Barrio of Puerto Rico

Naranjo is a barrio in the municipality of Aguada, Puerto Rico. Its population in 2010 was 3,292.

==History==
Naranjo was in Spain's gazetteers until Puerto Rico was ceded by Spain in the aftermath of the Spanish–American War under the terms of the Treaty of Paris of 1898 and became an unincorporated territory of the United States. In 1899, the United States Department of War conducted a census of Puerto Rico finding that the population of Naranjo barrio was 923.

Historical population
| Census | Pop. | Note | %± |
| 1900 | 923 |  | — |
| 1910 | 1,018 |  | 10.3% |
| 1920 | 1,078 |  | 5.9% |
| 1930 | 1,142 |  | 5.9% |
| 1940 | 1,203 |  | 5.3% |
| 1950 | 1,599 |  | 32.9% |
| 1960 | 1,396 |  | −12.7% |
| 1970 | 2,089 |  | 49.6% |
| 1980 | 2,618 |  | 25.3% |
| 1990 | 3,087 |  | 17.9% |
| 2000 | 3,724 |  | 20.6% |
| 2010 | 3,292 |  | −11.6% |
U.S. Decennial Census 1899 (shown as 1900) 1910-1930 1930-1950 1960 1980-2000 2010

==Sectors==
Barrios (which are like minor civil divisions) in turn are further subdivided into smaller local populated place areas/units called sectores (sectors in English). The types of sectores may vary, from normally sector to urbanización to reparto to barriada to residencial, among others.
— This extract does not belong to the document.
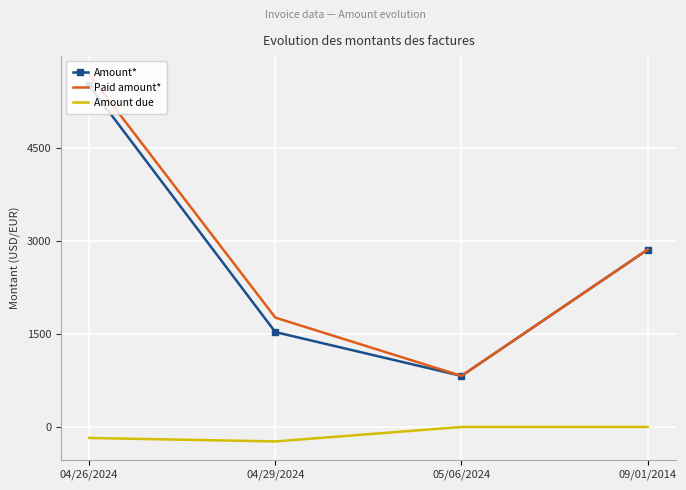

True or false: Amount due has more than 2 points higher than both neighbors.

False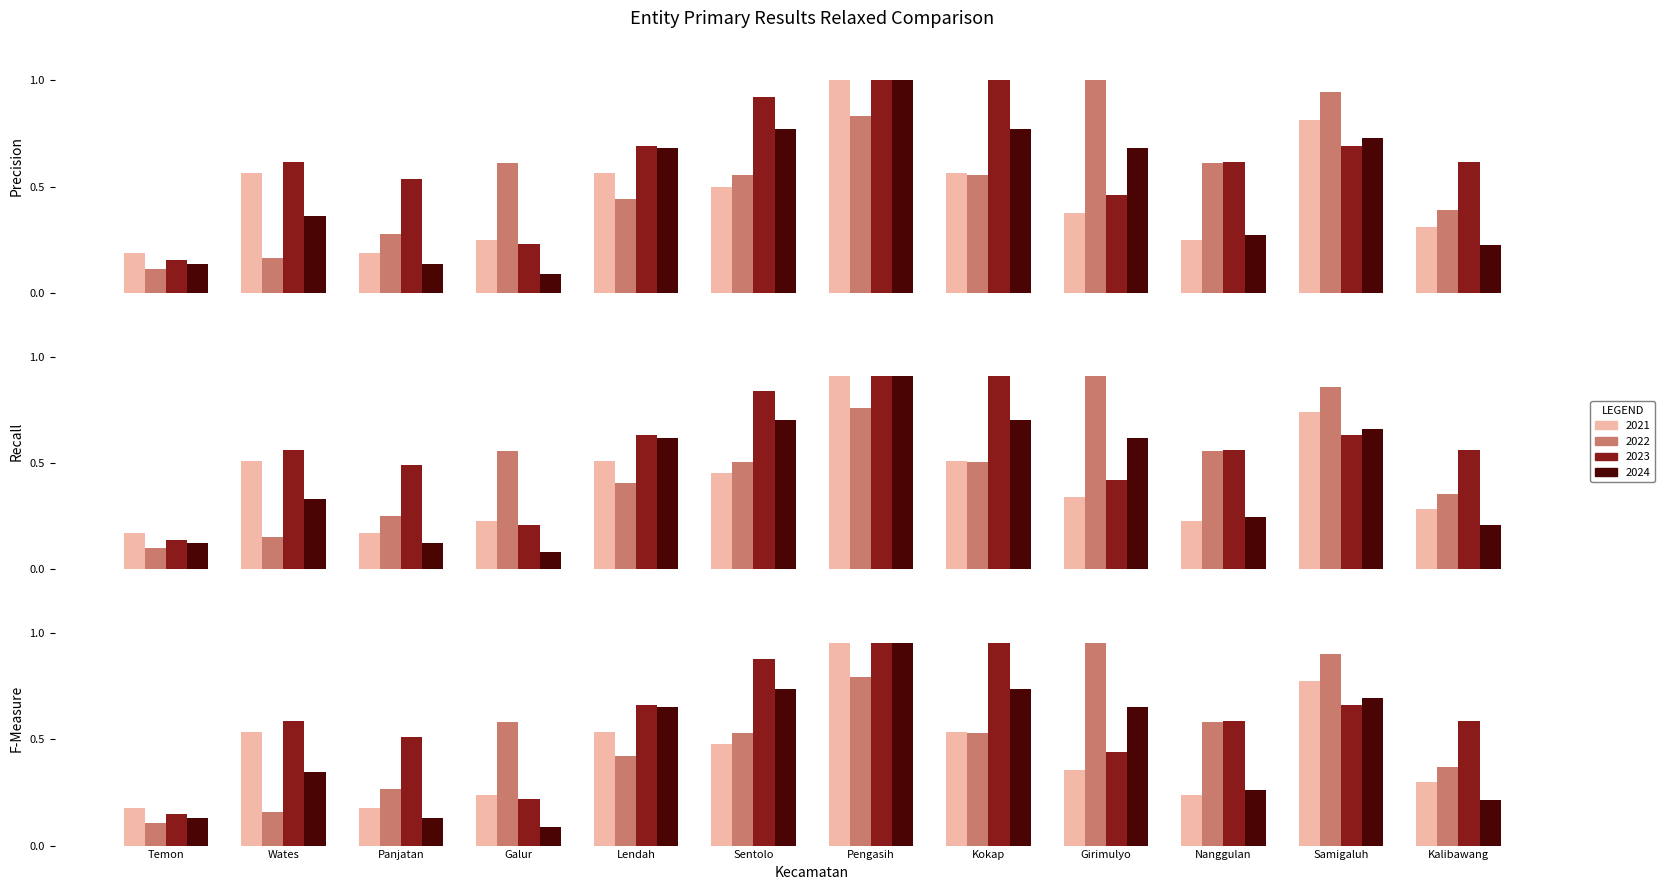

How many 2021 values are between 0 and 1?

12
The following sectors are in Naranjo barrio:

Sector 3 Copas,
Sector Berto Vargas,
Sector Ceferino Acevedo,
Sector Cuchilla,
Sector El Coquí,
Sector El Lirio,
Sector El Manantial,
Sector Foro Soto,
Sector González,
Sector Guillermo Matías,
Sector Juan Tita,
Sector La Cadena,
Sector Lencho Pérez,
Sector Leo Flora,
Sector Militar,
Sector Mingo Echevarría,
Sector Moncho Pérez,
Sector Naranjo Abajo,
Sector Naranjo Arriba, and
Sector Tano Villarrubia.

Part of the Luyando community is in Naranjo.